Wednesday, May 07, 2008

Why I shouldn't watch sports in Texas

I am in suite 547 of the Driskill Hotel in Austin, Texas right now, propped up on four feather pillows on a king-size bed, wrapped in a robe I can't afford, and drinking Dr. Pepper out of a wine glass. Four Points paid for the hotel, though I covered the DP. For the record, early 2008 is an excellent year and the bouquet is fantastic.

This past year I decided I was going to stop watching sports on television. Not exactly a soul-altering decision, though I am proud to say my motivation in this regard is as soporific as befits such a monumentally insignificant resolution: I need glasses. It was during the last college football season that I realized I could no longer read the scores on the screen while sitting across the room. Naive optometrists would likely blame this deterioration on my staring at spreadsheets on the computer all day as I grow older; or perhaps just on my growing older. Personally, I blame it on a receding hairline and a University of Utah football team that has underperformed for the past three seasons. I've thought about this a lot, and have developed a solution which, while it may appear complex on spec, is actually quite simple in application. Do nothing and wait for the problem to go away by itself while hoping the Utes get a new offensive coordinator next season. That failing, get plugs and continue to hope for a new offensive coordinator. In the meantime, stop watching sports (the better to ignore the problem, my dear).

Except for when I do. The Jazz just dropped Game 2 to the Lakers and looked pretty good doing it. Boozer needs to rediscover himself, and Williams needs to stop reinventing himself, but considering they have no answer for the NBA's elite 2 guards, that isn't bad. According to the announcers, at one point Bryant was 8-for-5 from the field, and I just don't know how you stop that.

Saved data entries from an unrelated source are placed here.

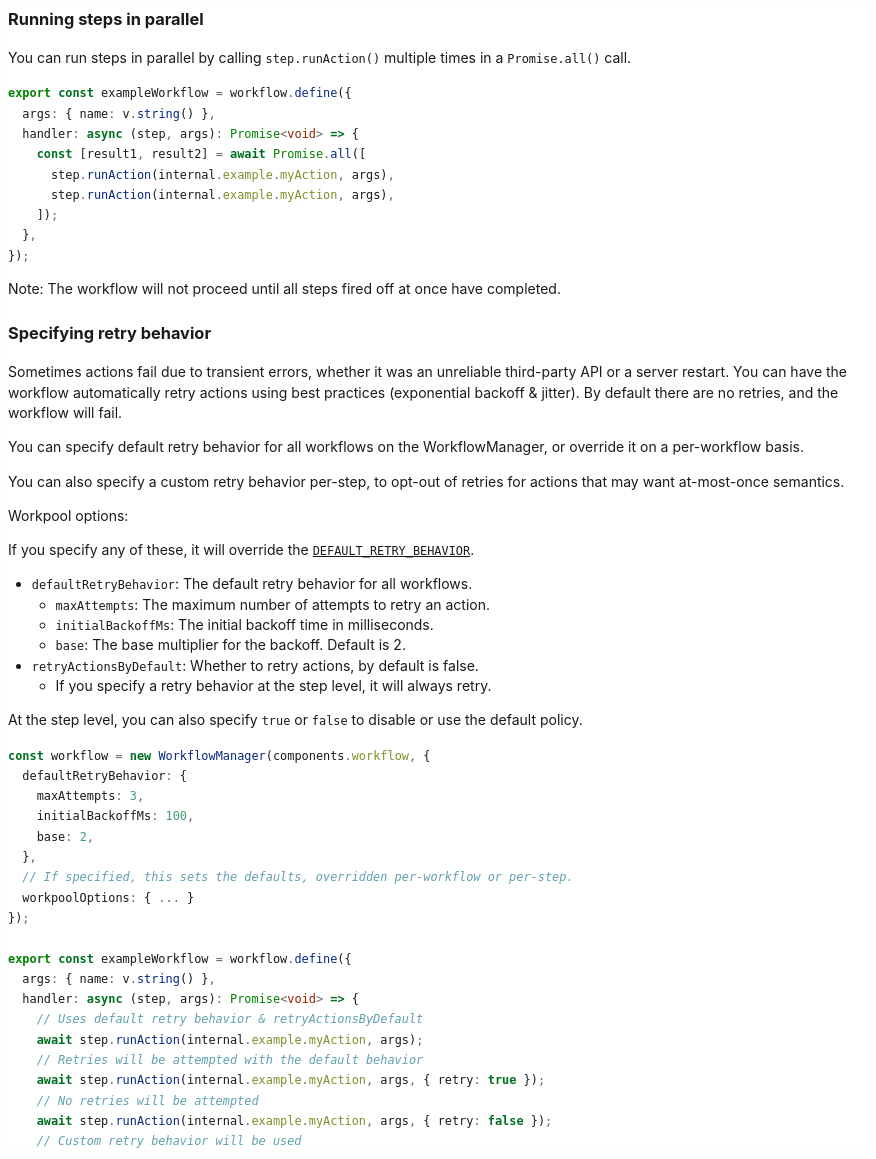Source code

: ### Running steps in parallel

You can run steps in parallel by calling `step.runAction()` multiple times in
a `Promise.all()` call.

```ts
export const exampleWorkflow = workflow.define({
  args: { name: v.string() },
  handler: async (step, args): Promise<void> => {
    const [result1, result2] = await Promise.all([
      step.runAction(internal.example.myAction, args),
      step.runAction(internal.example.myAction, args),
    ]);
  },
});
```

Note: The workflow will not proceed until all steps fired off at once have completed.

### Specifying retry behavior

Sometimes actions fail due to transient errors, whether it was an unreliable
third-party API or a server restart. You can have the workflow automatically
retry actions using best practices (exponential backoff & jitter).
By default there are no retries, and the workflow will fail.

You can specify default retry behavior for all workflows on the WorkflowManager,
or override it on a per-workflow basis.

You can also specify a custom retry behavior per-step, to opt-out of retries
for actions that may want at-most-once semantics.

Workpool options:

If you specify any of these, it will override the
[`DEFAULT_RETRY_BEHAVIOR`](./src/component/pool.ts).

- `defaultRetryBehavior`: The default retry behavior for all workflows.
  - `maxAttempts`: The maximum number of attempts to retry an action.
  - `initialBackoffMs`: The initial backoff time in milliseconds.
  - `base`: The base multiplier for the backoff. Default is 2.
- `retryActionsByDefault`: Whether to retry actions, by default is false.
  - If you specify a retry behavior at the step level, it will always retry.

At the step level, you can also specify `true` or `false` to disable or use
the default policy.

```ts
const workflow = new WorkflowManager(components.workflow, {
  defaultRetryBehavior: {
    maxAttempts: 3,
    initialBackoffMs: 100,
    base: 2,
  },
  // If specified, this sets the defaults, overridden per-workflow or per-step.
  workpoolOptions: { ... }
});

export const exampleWorkflow = workflow.define({
  args: { name: v.string() },
  handler: async (step, args): Promise<void> => {
    // Uses default retry behavior & retryActionsByDefault
    await step.runAction(internal.example.myAction, args);
    // Retries will be attempted with the default behavior
    await step.runAction(internal.example.myAction, args, { retry: true });
    // No retries will be attempted
    await step.runAction(internal.example.myAction, args, { retry: false });
    // Custom retry behavior will be used
```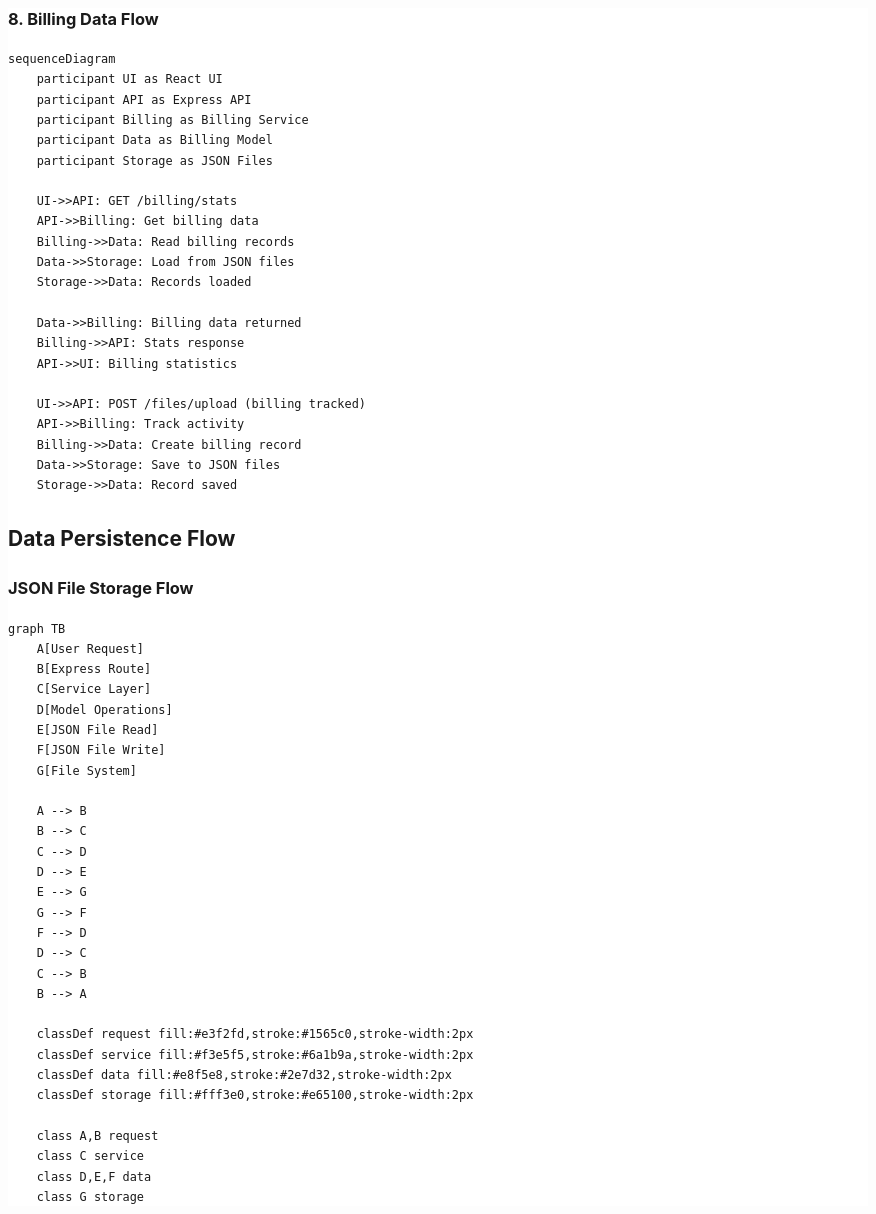 ### 8. Billing Data Flow
```mermaid
sequenceDiagram
    participant UI as React UI
    participant API as Express API
    participant Billing as Billing Service
    participant Data as Billing Model
    participant Storage as JSON Files
    
    UI->>API: GET /billing/stats
    API->>Billing: Get billing data
    Billing->>Data: Read billing records
    Data->>Storage: Load from JSON files
    Storage->>Data: Records loaded
    
    Data->>Billing: Billing data returned
    Billing->>API: Stats response
    API->>UI: Billing statistics
    
    UI->>API: POST /files/upload (billing tracked)
    API->>Billing: Track activity
    Billing->>Data: Create billing record
    Data->>Storage: Save to JSON files
    Storage->>Data: Record saved
```

## Data Persistence Flow

### JSON File Storage Flow
```mermaid
graph TB
    A[User Request]
    B[Express Route]
    C[Service Layer]
    D[Model Operations]
    E[JSON File Read]
    F[JSON File Write]
    G[File System]
    
    A --> B
    B --> C
    C --> D
    D --> E
    E --> G
    G --> F
    F --> D
    D --> C
    C --> B
    B --> A
    
    classDef request fill:#e3f2fd,stroke:#1565c0,stroke-width:2px
    classDef service fill:#f3e5f5,stroke:#6a1b9a,stroke-width:2px
    classDef data fill:#e8f5e8,stroke:#2e7d32,stroke-width:2px
    classDef storage fill:#fff3e0,stroke:#e65100,stroke-width:2px
    
    class A,B request
    class C service
    class D,E,F data
    class G storage
```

At the end of the game there was a fishing-for-litigation commercial that made me recommit to my non-committal commitment.
Studies conducted by the law firm of Shyster, Shyster, & Shyster have found that thousands of heart patients given a particular medication have died over a period of time. "If you have experienced similar side effects," and have no comprehension of statistics, call them at 1-800-DE-MINIMIS.